WHAT YOU ARE ASKED TO DO: Output, word for word, the span of lines that starts at the one containing "5.67992 × 10^339 | 7 |" and ends at the last line of the records.

[Collection entries]
════════════════
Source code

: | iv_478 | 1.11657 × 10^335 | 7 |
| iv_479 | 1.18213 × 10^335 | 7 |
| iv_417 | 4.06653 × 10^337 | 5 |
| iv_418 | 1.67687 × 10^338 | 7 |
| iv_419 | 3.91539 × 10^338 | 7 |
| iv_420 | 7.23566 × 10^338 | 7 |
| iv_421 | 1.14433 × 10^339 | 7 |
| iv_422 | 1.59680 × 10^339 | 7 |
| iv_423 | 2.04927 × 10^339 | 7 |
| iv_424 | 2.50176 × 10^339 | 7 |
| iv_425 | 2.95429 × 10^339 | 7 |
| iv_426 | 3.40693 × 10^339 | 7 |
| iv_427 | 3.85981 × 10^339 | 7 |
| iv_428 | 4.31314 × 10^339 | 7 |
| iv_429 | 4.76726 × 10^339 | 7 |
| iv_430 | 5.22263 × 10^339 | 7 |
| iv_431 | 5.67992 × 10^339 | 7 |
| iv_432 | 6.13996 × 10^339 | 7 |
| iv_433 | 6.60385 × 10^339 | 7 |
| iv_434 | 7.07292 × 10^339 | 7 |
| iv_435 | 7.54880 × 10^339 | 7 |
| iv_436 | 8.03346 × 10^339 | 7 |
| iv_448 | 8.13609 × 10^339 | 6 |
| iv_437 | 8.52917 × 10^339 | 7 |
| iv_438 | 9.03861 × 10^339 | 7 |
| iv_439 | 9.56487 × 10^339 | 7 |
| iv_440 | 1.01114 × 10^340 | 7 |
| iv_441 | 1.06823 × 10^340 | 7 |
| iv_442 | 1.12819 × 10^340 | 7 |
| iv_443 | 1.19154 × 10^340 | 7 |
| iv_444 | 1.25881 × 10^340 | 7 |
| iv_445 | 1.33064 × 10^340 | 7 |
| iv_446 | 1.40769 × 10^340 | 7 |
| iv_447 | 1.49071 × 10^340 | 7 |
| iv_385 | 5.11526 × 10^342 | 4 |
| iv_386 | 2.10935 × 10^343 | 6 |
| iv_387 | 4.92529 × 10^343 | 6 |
════════════════
YOUR SOLUTION:
| iv_431 | 5.67992 × 10^339 | 7 |
| iv_432 | 6.13996 × 10^339 | 7 |
| iv_433 | 6.60385 × 10^339 | 7 |
| iv_434 | 7.07292 × 10^339 | 7 |
| iv_435 | 7.54880 × 10^339 | 7 |
| iv_436 | 8.03346 × 10^339 | 7 |
| iv_448 | 8.13609 × 10^339 | 6 |
| iv_437 | 8.52917 × 10^339 | 7 |
| iv_438 | 9.03861 × 10^339 | 7 |
| iv_439 | 9.56487 × 10^339 | 7 |
| iv_440 | 1.01114 × 10^340 | 7 |
| iv_441 | 1.06823 × 10^340 | 7 |
| iv_442 | 1.12819 × 10^340 | 7 |
| iv_443 | 1.19154 × 10^340 | 7 |
| iv_444 | 1.25881 × 10^340 | 7 |
| iv_445 | 1.33064 × 10^340 | 7 |
| iv_446 | 1.40769 × 10^340 | 7 |
| iv_447 | 1.49071 × 10^340 | 7 |
| iv_385 | 5.11526 × 10^342 | 4 |
| iv_386 | 2.10935 × 10^343 | 6 |
| iv_387 | 4.92529 × 10^343 | 6 |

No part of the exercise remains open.